Visit Bend names new chief: Jeff Knapp
Published 8:30 am Thursday, May 16, 2024
- Jeff Knapp
Jeff Knapp, the former head of Visit McMinnville, has been selected to lead Visit Bend, after a nationwide search.
Knapp starts June 10. He replaces Kevney Dugan, who led the organization for six years and left in January.
While Bend’s 1.4 million visitors a year is more robust than the tourism in McMinnville, Knapp is known for his balanced approach to tourism by promoting sustainability and profitability, according to a statement by Visit Bend. Knapp helped launch the tourism marketing agency in McMinnville, a city of 30,000 people in a mid-Willamette Valley region with 250 wineries.
Knapp said that he was excited to continue the work of those before him.
“Bend is leading the charge of stewardship,” Knapp said. “The thing that excites me most is that Bend is leaps and bounds ahead in doing this. It’s doing the work similar to what I’m doing in McMinnville. We treat the visitor industry as an economic developer.”

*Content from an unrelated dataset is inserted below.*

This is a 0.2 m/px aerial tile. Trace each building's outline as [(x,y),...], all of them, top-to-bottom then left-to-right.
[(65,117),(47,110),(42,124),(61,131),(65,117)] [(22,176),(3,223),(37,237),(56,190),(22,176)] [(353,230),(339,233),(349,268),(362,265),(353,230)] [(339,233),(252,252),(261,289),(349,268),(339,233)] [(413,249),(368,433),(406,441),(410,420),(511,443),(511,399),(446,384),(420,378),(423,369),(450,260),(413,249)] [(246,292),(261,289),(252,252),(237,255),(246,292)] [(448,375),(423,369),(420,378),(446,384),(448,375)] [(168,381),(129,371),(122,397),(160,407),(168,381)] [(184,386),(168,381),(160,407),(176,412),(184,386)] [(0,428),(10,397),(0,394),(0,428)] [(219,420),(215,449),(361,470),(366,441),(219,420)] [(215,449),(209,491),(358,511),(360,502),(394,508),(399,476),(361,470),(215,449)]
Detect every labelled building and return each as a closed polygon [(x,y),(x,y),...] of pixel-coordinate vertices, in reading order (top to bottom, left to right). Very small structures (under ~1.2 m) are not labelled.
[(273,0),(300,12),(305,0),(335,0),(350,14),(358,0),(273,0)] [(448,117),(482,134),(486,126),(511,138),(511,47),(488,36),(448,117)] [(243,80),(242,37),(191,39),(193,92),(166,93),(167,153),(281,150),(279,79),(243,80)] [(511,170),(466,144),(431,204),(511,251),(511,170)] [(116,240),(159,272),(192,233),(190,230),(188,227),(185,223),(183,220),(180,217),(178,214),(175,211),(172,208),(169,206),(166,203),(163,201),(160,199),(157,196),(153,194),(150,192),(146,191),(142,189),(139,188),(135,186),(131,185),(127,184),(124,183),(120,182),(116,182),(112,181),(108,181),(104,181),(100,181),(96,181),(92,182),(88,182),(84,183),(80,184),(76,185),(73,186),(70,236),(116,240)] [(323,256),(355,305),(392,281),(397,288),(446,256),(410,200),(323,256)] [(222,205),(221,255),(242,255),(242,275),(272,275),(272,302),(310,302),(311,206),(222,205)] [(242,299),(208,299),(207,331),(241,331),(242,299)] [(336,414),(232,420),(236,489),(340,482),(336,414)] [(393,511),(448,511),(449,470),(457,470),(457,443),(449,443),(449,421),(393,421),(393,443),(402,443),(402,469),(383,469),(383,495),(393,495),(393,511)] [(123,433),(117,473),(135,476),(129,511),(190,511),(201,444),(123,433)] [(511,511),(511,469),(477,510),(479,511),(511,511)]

Tourism is an economic driver in Bend. In 2023 travel spending totaled $383.4 million in Bend.
Travel and leisure employed 3,470 people in the city in 2023, according to a Visit Bend report.
The board of directors at Visit Bend hired the recruiting firm Searchwide Global to find Dugan’s replacement.
Dugan left in January to take a position at Travel Oregon, the state’s marketing agency.
“We were looking for a genuine, passionate, approachable and experienced leader, and I know that we found that in Jeff,” said Todd Montgomery, Visit Bend chairman and Oregon State University hospitality management instructor and executive in residence.
“We feel Jeff will respect the hard work and thoughtfulness that has gone into the strategic planning around Visit Bend’s creative initiatives.”
One of those initiatives calls for using a portion of the room tax, which funds Visit Bend, to fund community-generated projects that sustain and steward sites and programs. Since 2021, the sustainability fund has awarded $2.3 million to projects.
Another program is the Bend Cultural Tourism Fund that provides grants to support programs such as the American West Art Festival, or the Bend Brewfest.
Since the fund’s creation, more than $2 million has been used for 102 projects, according to the Visit Bend website.
“Bend is attractive because of the quality of life and many things that it offers and it’s because of tourism,” Knapp said. “I feel like I’m getting a huge opportunity to have a serious, positive impact on the community and will build on the work done by Kevney and Nate Wyeth (Visit Bend vice president of marketing).”